Well we start exchanging names and you see the look of recognition come across his face. He starts smiling like the cat that ate the canary. (Where DID that saying come from, anyway?) He pumps Gunny's hand and says, "Oh man, ya'll just made my day. Hot Dawg." I take pictures of Gunny and the Veteran and the three of us talk for a little while. He's wearing a POW bracelet. David Hrdlicka. We tell him that David's wife is at the hotel we are staying at and we invite him to the Alliance meeting. He says he will come and then we all depart.
We walk over to the Korea War Memorial and we observe their Wall and the statues that eerily appear like a unit on patrol in Korea. We are lost in our own private thoughts for a few moments and then we check out the expansion work. It will be real nice when they finish.

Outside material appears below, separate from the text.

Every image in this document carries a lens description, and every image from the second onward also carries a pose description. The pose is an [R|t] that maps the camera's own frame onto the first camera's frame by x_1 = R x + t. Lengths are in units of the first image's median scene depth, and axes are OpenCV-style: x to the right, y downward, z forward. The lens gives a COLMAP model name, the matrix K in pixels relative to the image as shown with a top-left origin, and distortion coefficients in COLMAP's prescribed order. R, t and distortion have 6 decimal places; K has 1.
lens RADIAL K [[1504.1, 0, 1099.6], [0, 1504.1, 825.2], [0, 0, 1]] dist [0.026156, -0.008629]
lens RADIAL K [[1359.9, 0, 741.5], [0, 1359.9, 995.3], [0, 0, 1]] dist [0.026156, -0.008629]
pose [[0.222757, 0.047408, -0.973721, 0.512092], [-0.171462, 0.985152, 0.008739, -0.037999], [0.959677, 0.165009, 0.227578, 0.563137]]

We hop in a cab and go back to the hotel. I check in and then we both go back up to Gunny's room where I pick up my things and head to my own room to unpack and recharge my cell phone. We agree to meet in the hotel bar in a few minutes.

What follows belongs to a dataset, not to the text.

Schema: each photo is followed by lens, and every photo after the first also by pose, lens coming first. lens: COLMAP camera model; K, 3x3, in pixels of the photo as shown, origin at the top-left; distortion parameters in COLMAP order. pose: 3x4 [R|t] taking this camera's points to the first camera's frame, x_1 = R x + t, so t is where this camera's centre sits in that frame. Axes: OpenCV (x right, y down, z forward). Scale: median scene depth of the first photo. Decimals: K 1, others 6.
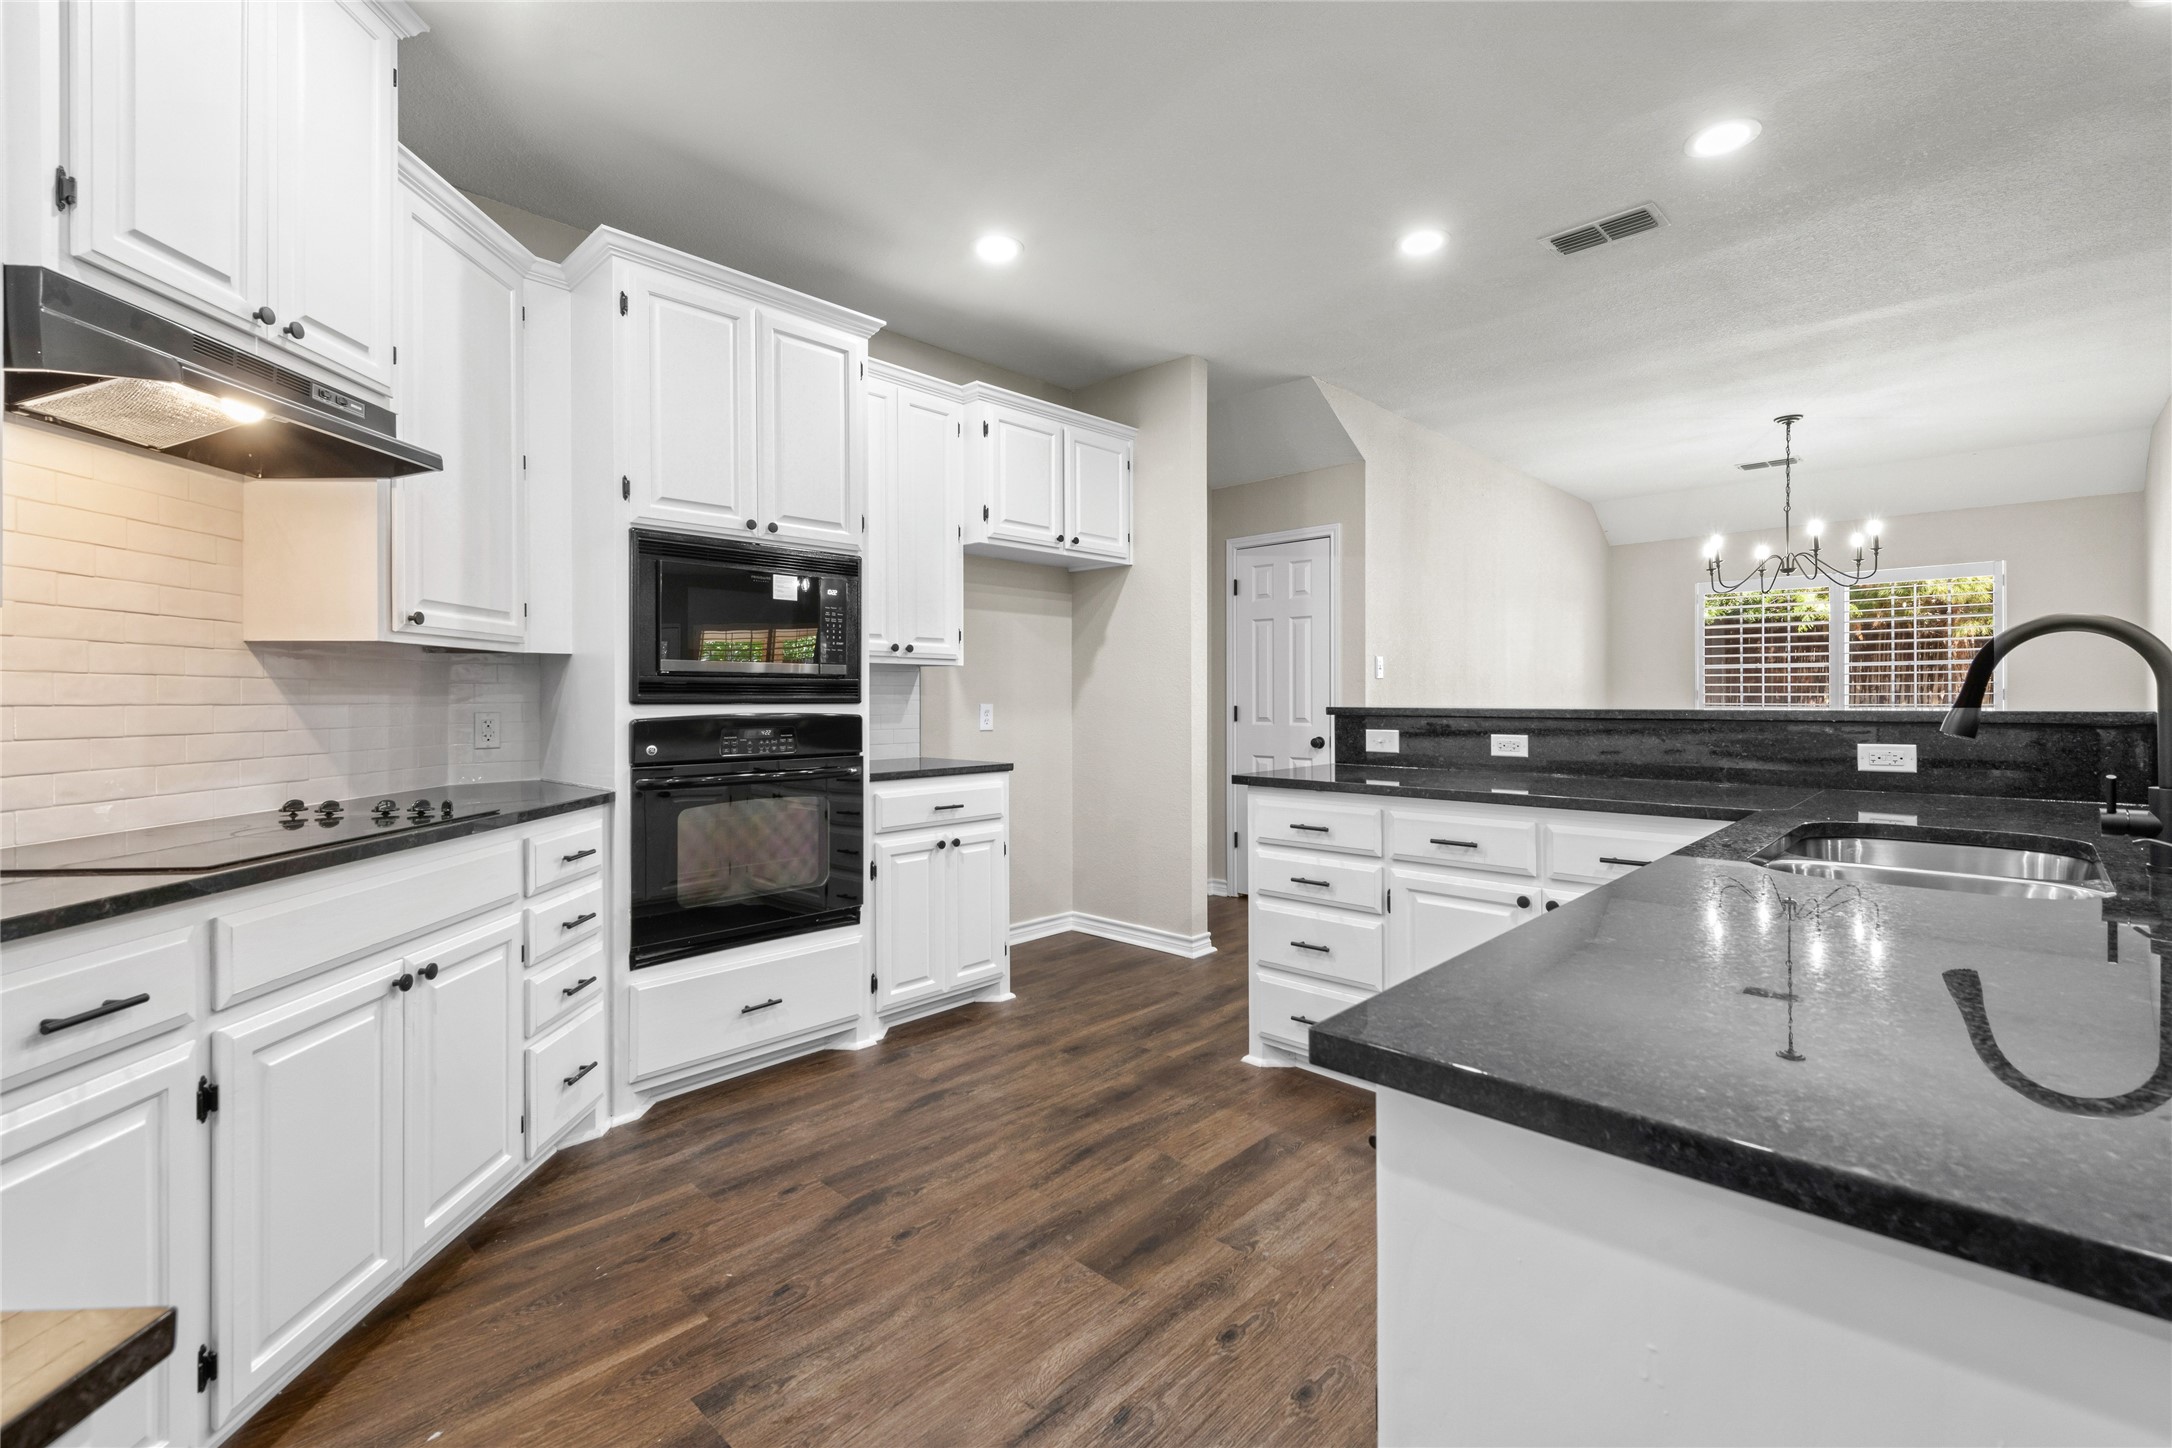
lens RADIAL K [[955.1, 0, 1104.7], [0, 955.1, 700.2], [0, 0, 1]] dist [0.012179, -0.002039]
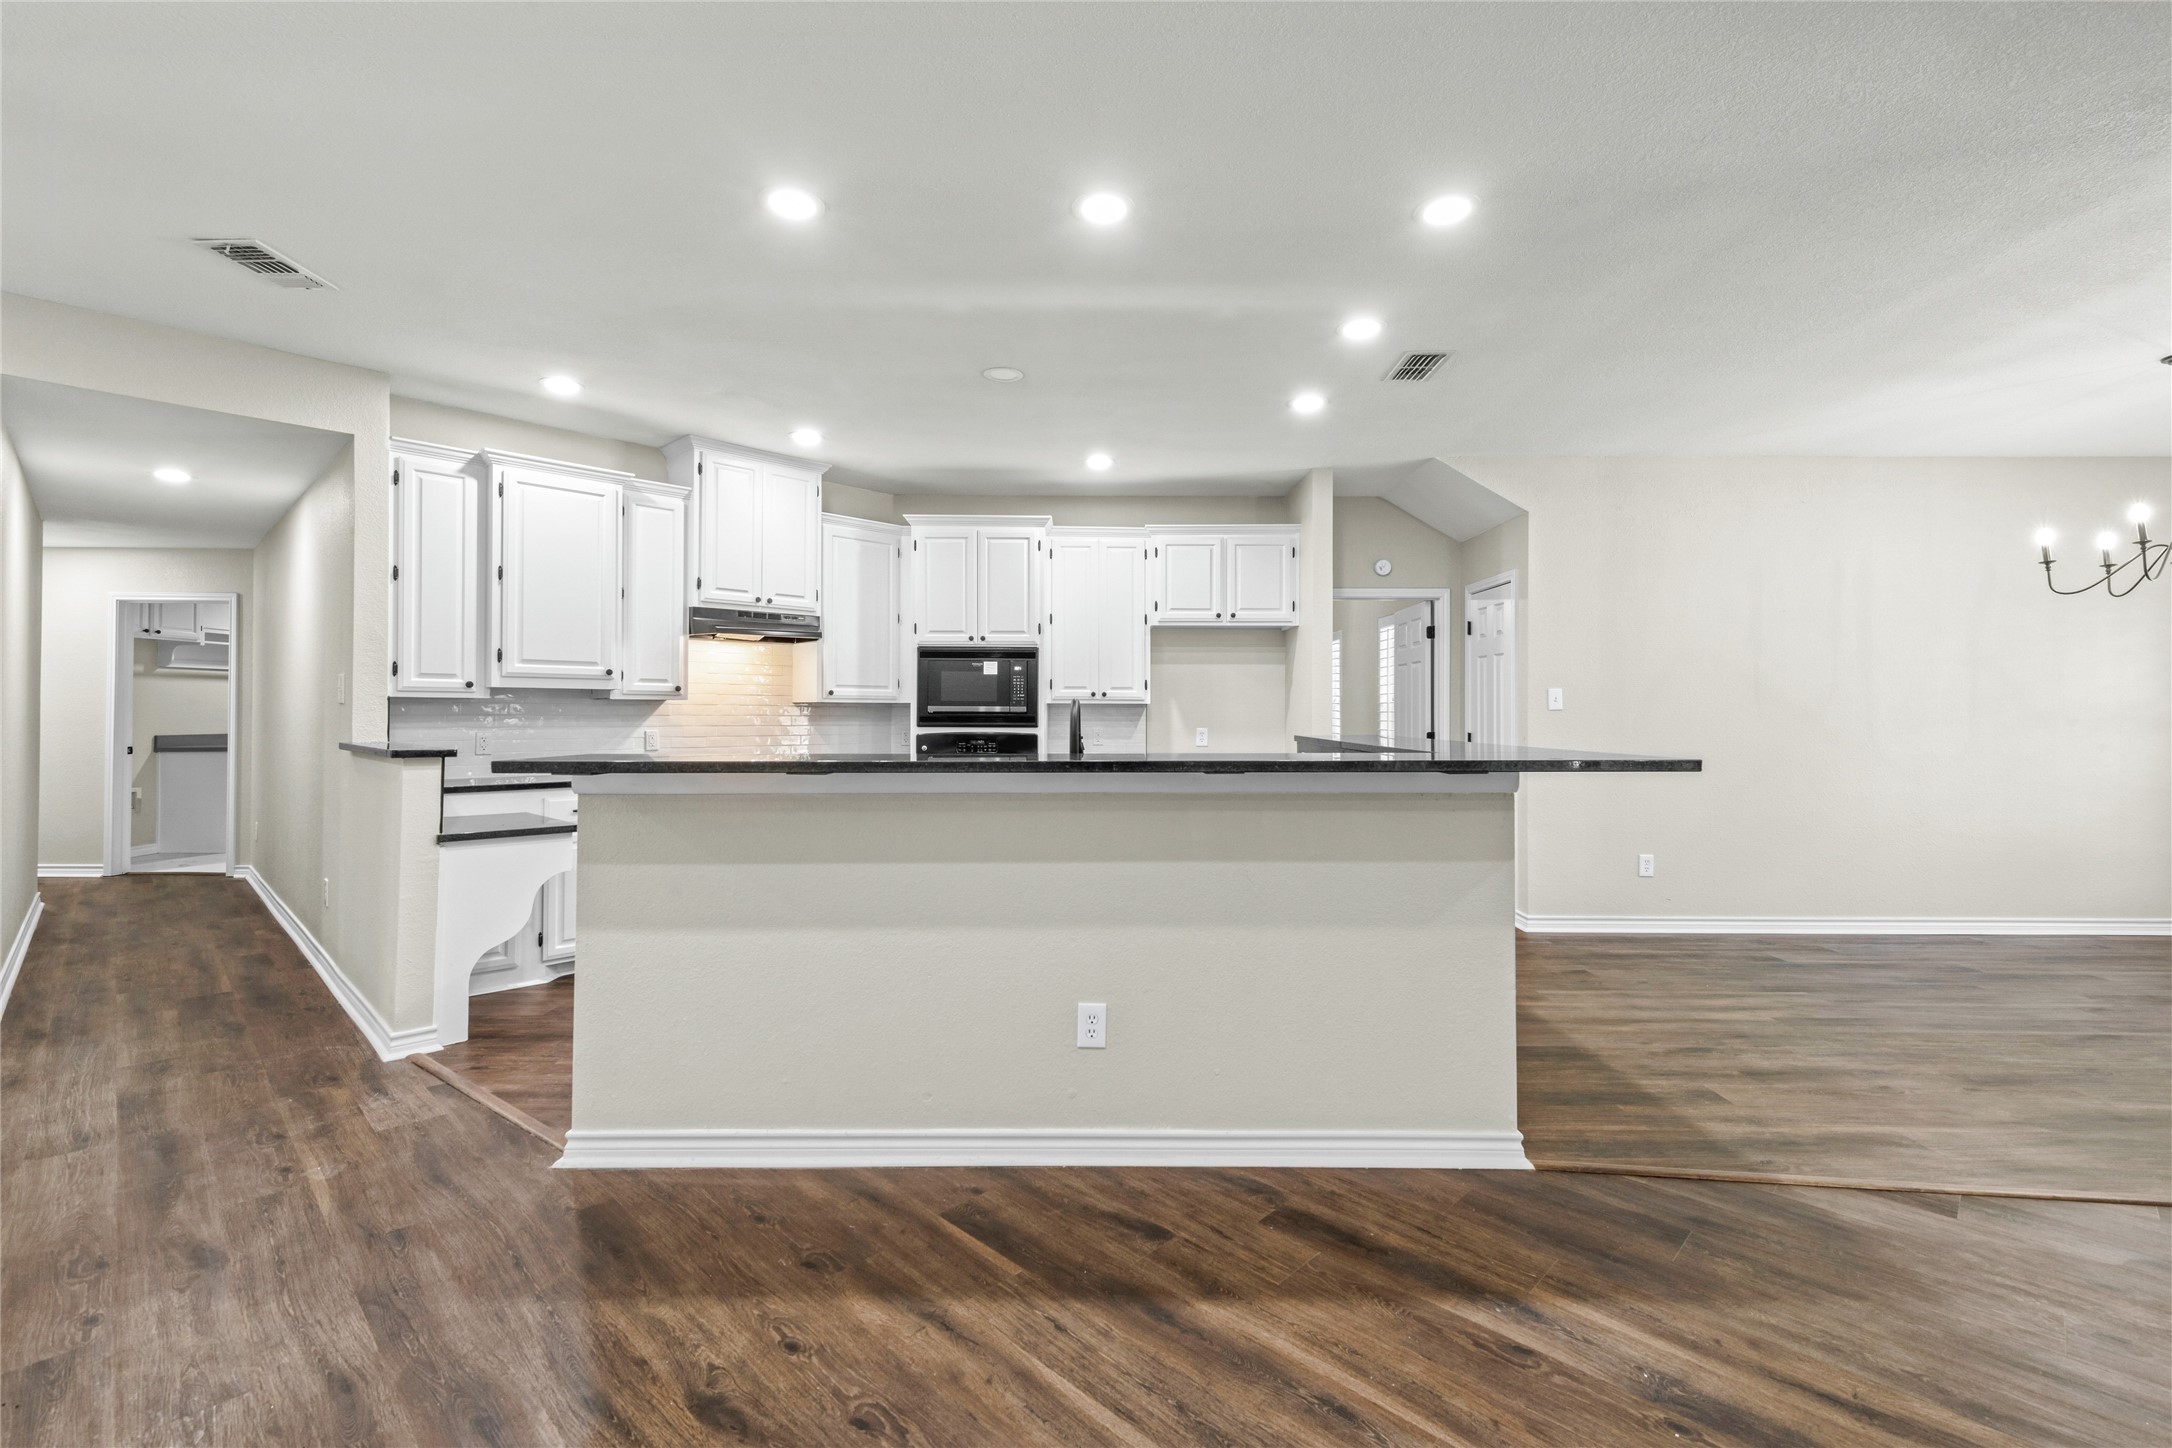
lens RADIAL K [[955.1, 0, 1116.1], [0, 955.1, 706.0], [0, 0, 1]] dist [0.012179, -0.002039]
pose [[0.703515, 0.000564, -0.710680, 1.200433], [-0.005596, 0.999973, -0.004746, -0.031315], [0.710658, 0.007316, 0.703499, -0.186111]]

When the elevator doors open in the lobby, Gunny is standing there with Chris Rich, son of Cmdr. Richard Rich who came looking for us. I have known Chris for almost 7 years and have worked on his father's case for several. We go to the bar and have a drink. It's filling up with people who have come for the Alliance meeting.
We are going to get something to eat and we decide to go to this hip-hop place across the street. Chris joins us and we grab a table in the back. Dave Murray and Rick Will have just finished eating but they join us for green and peach tortilla chips. Well, let me correct that. The restaurant serves us green and peach tortilla chips. We mostly look at them.
We are joined by Kim Thomas-Bowles, from Sons and Daughters In Touch. Gunny, Kim and Chris become very animated. There's laughter and hugs going around the table.
It's decided that Chris will bunk with me because he was going to go stay with friends in Maryland but the last train is at 11:30 or 12:00 AM and we are planning a night venture down to the Wall, which will cause him to miss the last train. Who says you need sleep anyway?
We leave the restaurant so that Kim can get to the League of Families meeting and we can get to the Alliance of Families meeting which are conducted at hotels across the street from one another.